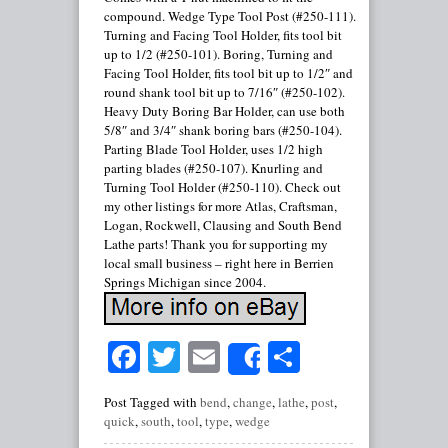
compound. Wedge Type Tool Post (#250-111).
Turning and Facing Tool Holder, fits tool bit
up to 1/2 (#250-101). Boring, Turning and
Facing Tool Holder, fits tool bit up to 1/2″ and
round shank tool bit up to 7/16″ (#250-102).
Heavy Duty Boring Bar Holder, can use both
5/8″ and 3/4″ shank boring bars (#250-104).
Parting Blade Tool Holder, uses 1/2 high
parting blades (#250-107). Knurling and
Turning Tool Holder (#250-110). Check out
my other listings for more Atlas, Craftsman,
Logan, Rockwell, Clausing and South Bend
Lathe parts! Thank you for supporting my
local small business – right here in Berrien
Springs Michigan since 2004.
Facebook
Twitter
Email
Share
Share
Post Tagged with
bend
,
change
,
lathe
,
post
,
quick
,
south
,
tool
,
type
,
wedge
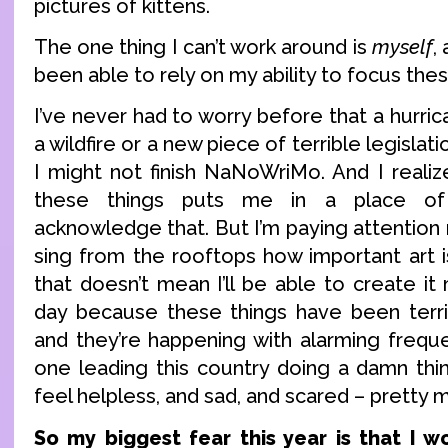
pictures of kittens.
The one thing I can’t work around is
myself
,
been able to rely on my ability to focus the
I’ve never had to worry before that a hurric
a wildfire or a new piece of terrible legislat
I might not finish NaNoWriMo. And I realiz
these things puts me in a place of 
acknowledge that. But I’m paying attention 
sing from the rooftops how important art i
that doesn’t mean I’ll be able to create it
day because these things have been terr
and they’re happening with alarming freque
one leading this country doing a damn thin
feel helpless, and sad, and scared – pretty 
So my biggest fear this year is that I wo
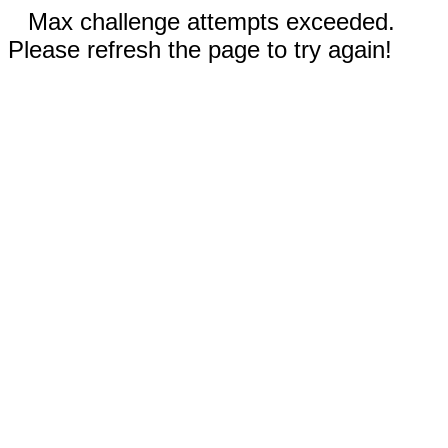
Max challenge attempts exceeded.
Please refresh the page to try again!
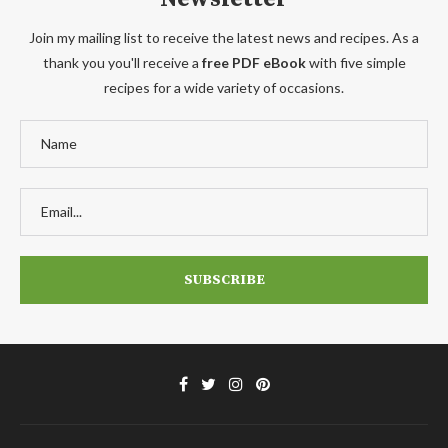
Join my mailing list to receive the latest news and recipes. As a
thank you you'll receive a
free PDF eBook
with five simple
recipes for a wide variety of occasions.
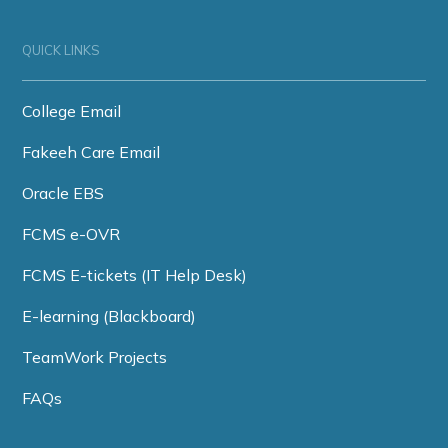
QUICK LINKS
College Email
Fakeeh Care Email
Oracle EBS
FCMS e-OVR
FCMS E-tickets (IT Help Desk)
E-learning (Blackboard)
TeamWork Projects
FAQs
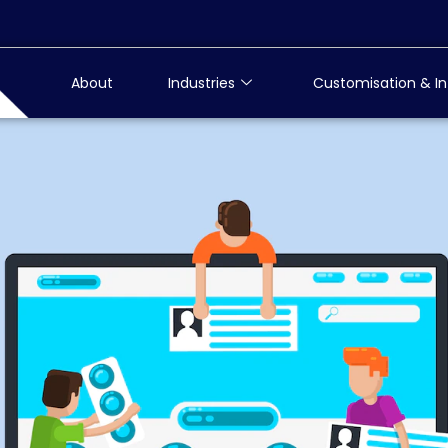
About
Industries
Customisation & In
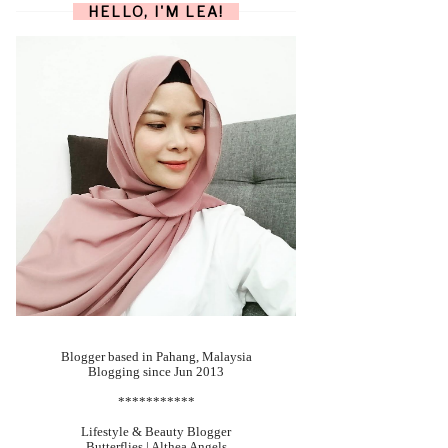
HELLO, I'M LEA!
Blogger based in Pahang, Malaysia
Blogging since Jun 2013
***********
Lifestyle & Beauty Blogger
Butterflies | Althea Angels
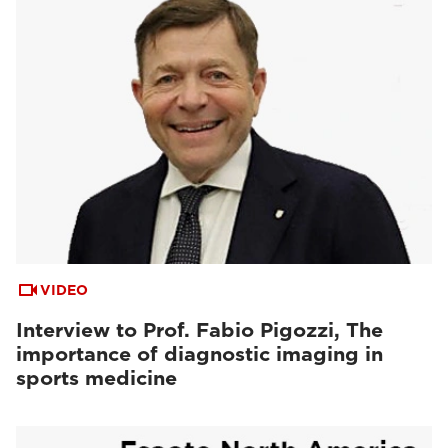
VIDEO
Interview to Prof. Fabio Pigozzi, The
importance of diagnostic imaging in
sports medicine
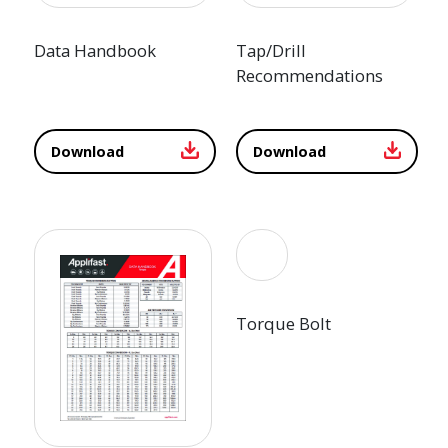
Data Handbook
Tap/Drill
Recommendations
Download
Download
Torque Bolt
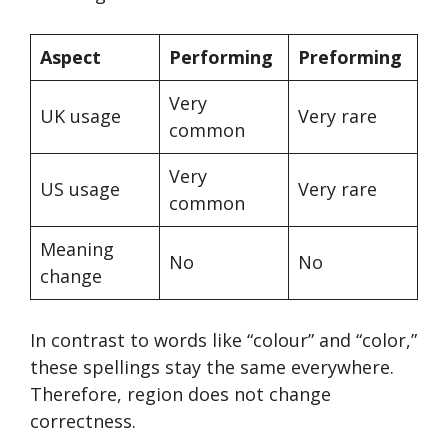
Aspect
Performing
Preforming
Very
UK usage
Very rare
common
Very
US usage
Very rare
common
Meaning
No
No
change
In contrast to words like “colour” and “color,”
these spellings stay the same everywhere.
Therefore, region does not change
correctness.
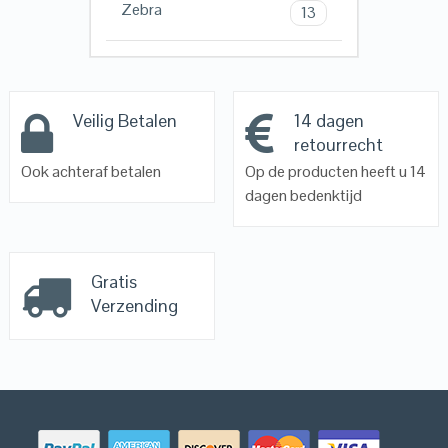
Zebra
13
Veilig Betalen
14 dagen
retourrecht
Ook achteraf betalen
Op de producten heeft u 14
dagen bedenktijd
Gratis
Verzending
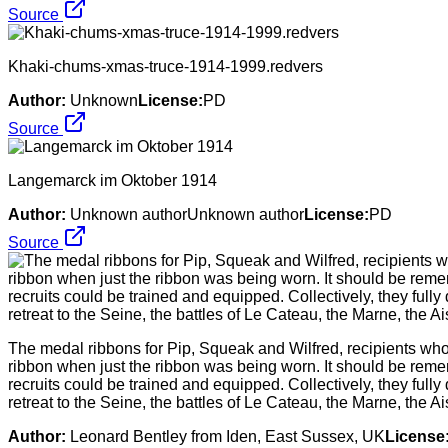
Source
Khaki-chums-xmas-truce-1914-1999.redvers
Author:
Unknown
License:
PD
Source
Langemarck im Oktober 1914
Author:
Unknown authorUnknown author
License:
PD
Source
The medal ribbons for Pip, Squeak and Wilfred, recipients who r
ribbon when just the ribbon was being worn. It should be reme
recruits could be trained and equipped. Collectively, they fully 
retreat to the Seine, the battles of Le Cateau, the Marne, the 
Author:
Leonard Bentley from Iden, East Sussex, UK
License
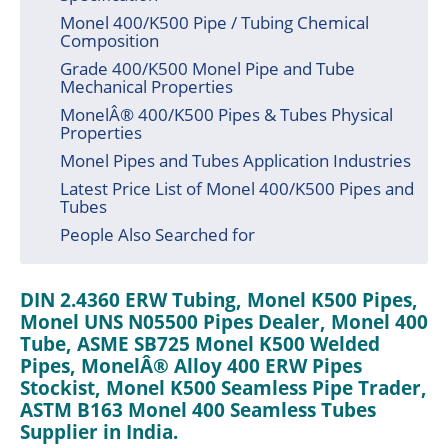
Monel 400/K500 Pipe / Tubing Chemical
Composition
Grade 400/K500 Monel Pipe and Tube
Mechanical Properties
MonelÂ® 400/K500 Pipes & Tubes Physical
Properties
Monel Pipes and Tubes Application Industries
Latest Price List of Monel 400/K500 Pipes and
Tubes
People Also Searched for
DIN 2.4360 ERW Tubing, Monel K500 Pipes,
Monel UNS N05500 Pipes Dealer, Monel 400
Tube, ASME SB725 Monel K500 Welded
Pipes, MonelÂ® Alloy 400 ERW Pipes
Stockist, Monel K500 Seamless Pipe Trader,
ASTM B163 Monel 400 Seamless Tubes
Supplier in India.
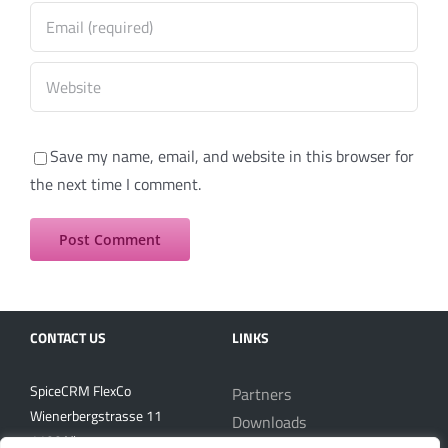
Save my name, email, and website in this browser for
the next time I comment.
CONTACT US
LINKS
SpiceCRM FlexCo
Partners
Wienerbergstrasse 11
Downloads
1100 Vienna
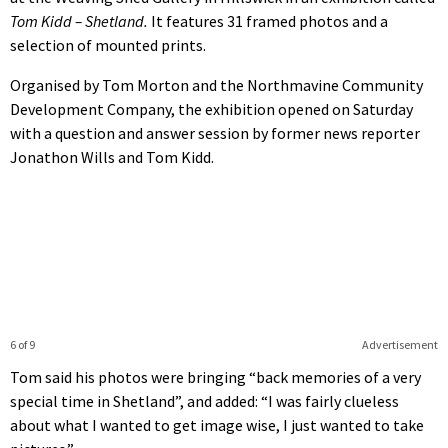
Tom Kidd – Shetland.
It features 31 framed photos and a
selection of mounted prints.
Organised by Tom Morton and the Northmavine Community
Development Company, the exhibition opened on Saturday
with a question and answer session by former news reporter
Jonathon Wills and Tom Kidd.
6 of 9
Advertisement
Tom said his photos were bringing “back memories of a very
special time in Shetland”, and added: “I was fairly clueless
about what I wanted to get image wise, I just wanted to take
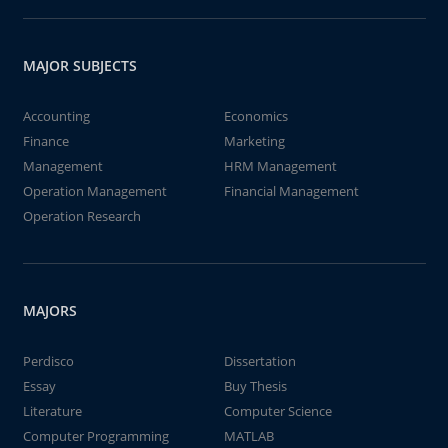
MAJOR SUBJECTS
Accounting
Economics
Finance
Marketing
Management
HRM Management
Operation Management
Financial Management
Operation Research
MAJORS
Perdisco
Dissertation
Essay
Buy Thesis
Literature
Computer Science
Computer Programming
MATLAB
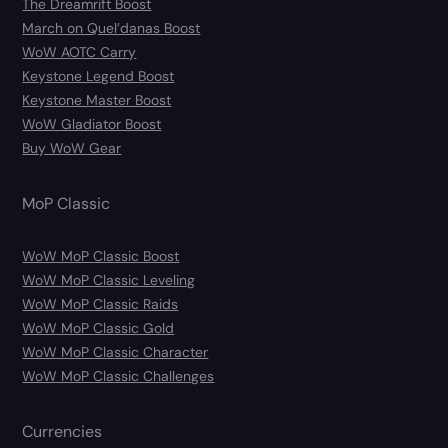
The Dreamrift Boost
March on Quel’danas Boost
WoW AOTC Carry
Keystone Legend Boost
Keystone Master Boost
WoW Gladiator Boost
Buy WoW Gear
MoP Classic
WoW MoP Classic Boost
WoW MoP Classic Leveling
WoW MoP Classic Raids
WoW MoP Classic Gold
WoW MoP Classic Character
WoW MoP Classic Challenges
Currencies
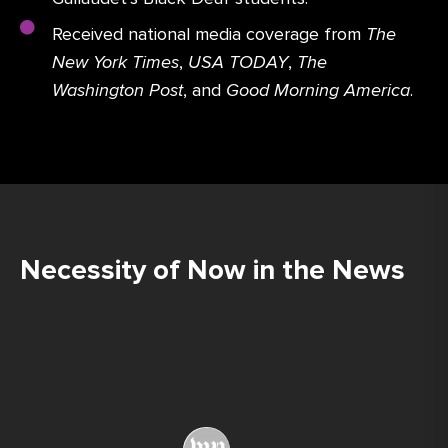
Received national media coverage from
The
New York Times
,
USA TODAY
,
The
Washington Post
, and
Good Morning America
.
Necessity of Now in the News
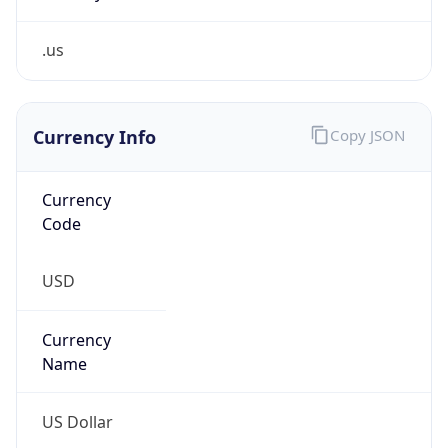
.us
Currency Info
Copy JSON
Currency
Code
USD
Currency
Name
US Dollar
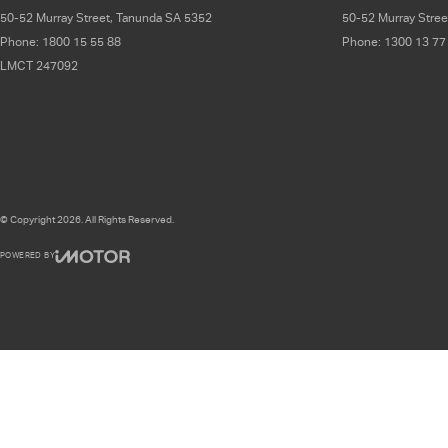
50-52 Murray Street
,
Tanunda
SA
5352
50-52 Murray Stree
Phone:
1800 15 55 88
Phone:
1300 13 77
LMCT 247092
© Copyright
2026
. All Rights Reserved.
POWERED BY
CMS Login
Visit iMotor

TASK ITEM
Copy out, word for word, the text read from every one of the records above, leaving the pictures out of your answer.

EXERCISE RESPONSE
compound. Wedge Type Tool Post (#250-111).
Turning and Facing Tool Holder, fits tool bit
up to 1/2 (#250-101). Boring, Turning and
Facing Tool Holder, fits tool bit up to 1/2″ and
round shank tool bit up to 7/16″ (#250-102).
Heavy Duty Boring Bar Holder, can use both
5/8″ and 3/4″ shank boring bars (#250-104).
Parting Blade Tool Holder, uses 1/2 high
parting blades (#250-107). Knurling and
Turning Tool Holder (#250-110). Check out
my other listings for more Atlas, Craftsman,
Logan, Rockwell, Clausing and South Bend
Lathe parts! Thank you for supporting my
local small business – right here in Berrien
Springs Michigan since 2004.
Facebook
Twitter
Email
Share
Share
Post Tagged with
bend
,
change
,
lathe
,
post
,
quick
,
south
,
tool
,
type
,
wedge
pictures of kittens.
The one thing I can’t work around is
myself
,
been able to rely on my ability to focus the
I’ve never had to worry before that a hurric
a wildfire or a new piece of terrible legislat
I might not finish NaNoWriMo. And I realiz
these things puts me in a place of 
acknowledge that. But I’m paying attention 
sing from the rooftops how important art i
that doesn’t mean I’ll be able to create it
day because these things have been terr
and they’re happening with alarming freque
one leading this country doing a damn thin
feel helpless, and sad, and scared – pretty 
So my biggest fear this year is that I wo
Max challenge attempts exceeded.
Please refresh the page to try again!
Join my mailing list to receive the latest news and recipes. As a
thank you you'll receive a
free PDF eBook
with five simple
recipes for a wide variety of occasions.
QUICK LINKS
College Email
Fakeeh Care Email
Oracle EBS
FCMS e-OVR
FCMS E-tickets (IT Help Desk)
E-learning (Blackboard)
TeamWork Projects
FAQs
About
Industries
Customisation & In
HELLO, I'M LEA!
Blogger based in Pahang, Malaysia
Blogging since Jun 2013
***********
Lifestyle & Beauty Blogger
Butterflies | Althea Angels
VIDEO
Interview to Prof. Fabio Pigozzi, The
importance of diagnostic imaging in
sports medicine
Data Handbook
Tap/Drill
Recommendations
Download
Download
Torque Bolt
Aspect
Performing
Preforming
Very
UK usage
Very rare
common
Very
US usage
Very rare
common
Meaning
No
No
change
In contrast to words like “colour” and “color,”
these spellings stay the same everywhere.
Therefore, region does not change
correctness.
Zebra
13
Veilig Betalen
14 dagen
retourrecht
Ook achteraf betalen
Op de producten heeft u 14
dagen bedenktijd
Gratis
Verzending
Source
Khaki-chums-xmas-truce-1914-1999.redvers
Author:
Unknown
License:
PD
Source
Langemarck im Oktober 1914
Author:
Unknown authorUnknown author
License:
PD
Source
The medal ribbons for Pip, Squeak and Wilfred, recipients who r
ribbon when just the ribbon was being worn. It should be reme
recruits could be trained and equipped. Collectively, they fully 
retreat to the Seine, the battles of Le Cateau, the Marne, the 
Author:
Leonard Bentley from Iden, East Sussex, UK
License
Monel 400/K500 Pipe / Tubing Chemical
Composition
Grade 400/K500 Monel Pipe and Tube
Mechanical Properties
MonelÂ® 400/K500 Pipes & Tubes Physical
Properties
Monel Pipes and Tubes Application Industries
Latest Price List of Monel 400/K500 Pipes and
Tubes
People Also Searched for
DIN 2.4360 ERW Tubing, Monel K500 Pipes,
Monel UNS N05500 Pipes Dealer, Monel 400
Tube, ASME SB725 Monel K500 Welded
Pipes, MonelÂ® Alloy 400 ERW Pipes
Stockist, Monel K500 Seamless Pipe Trader,
ASTM B163 Monel 400 Seamless Tubes
Supplier in India.
Save my name, email, and website in this browser for
the next time I comment.
CONTACT US
LINKS
SpiceCRM FlexCo
Partners
Wienerbergstrasse 11
Downloads
1100 Vienna
Tom Kidd – Shetland.
It features 31 framed photos and a
selection of mounted prints.
Organised by Tom Morton and the Northmavine Community
Development Company, the exhibition opened on Saturday
with a question and answer session by former news reporter
Jonathon Wills and Tom Kidd.
6 of 9
Advertisement
Tom said his photos were bringing “back memories of a very
special time in Shetland”, and added: “I was fairly clueless
about what I wanted to get image wise, I just wanted to take
MAJOR SUBJECTS
Accounting
Economics
Finance
Marketing
Management
HRM Management
Operation Management
Financial Management
Operation Research
MAJORS
Perdisco
Dissertation
Essay
Buy Thesis
Literature
Computer Science
Computer Programming
MATLAB
The Dreamrift Boost
March on Quel’danas Boost
WoW AOTC Carry
Keystone Legend Boost
Keystone Master Boost
WoW Gladiator Boost
Buy WoW Gear
MoP Classic
WoW MoP Classic Boost
WoW MoP Classic Leveling
WoW MoP Classic Raids
WoW MoP Classic Gold
WoW MoP Classic Character
WoW MoP Classic Challenges
Currencies
Received national media coverage from
The
New York Times
,
USA TODAY
,
The
Washington Post
, and
Good Morning America
.
Necessity of Now in the News
.us
Currency Info
Copy JSON
Currency
Code
USD
Currency
Name
US Dollar
50-52 Murray Street
,
Tanunda
SA
5352
50-52 Murray Stree
Phone:
1800 15 55 88
Phone:
1300 13 77
LMCT 247092
© Copyright
2026
. All Rights Reserved.
POWERED BY
CMS Login
Visit iMotor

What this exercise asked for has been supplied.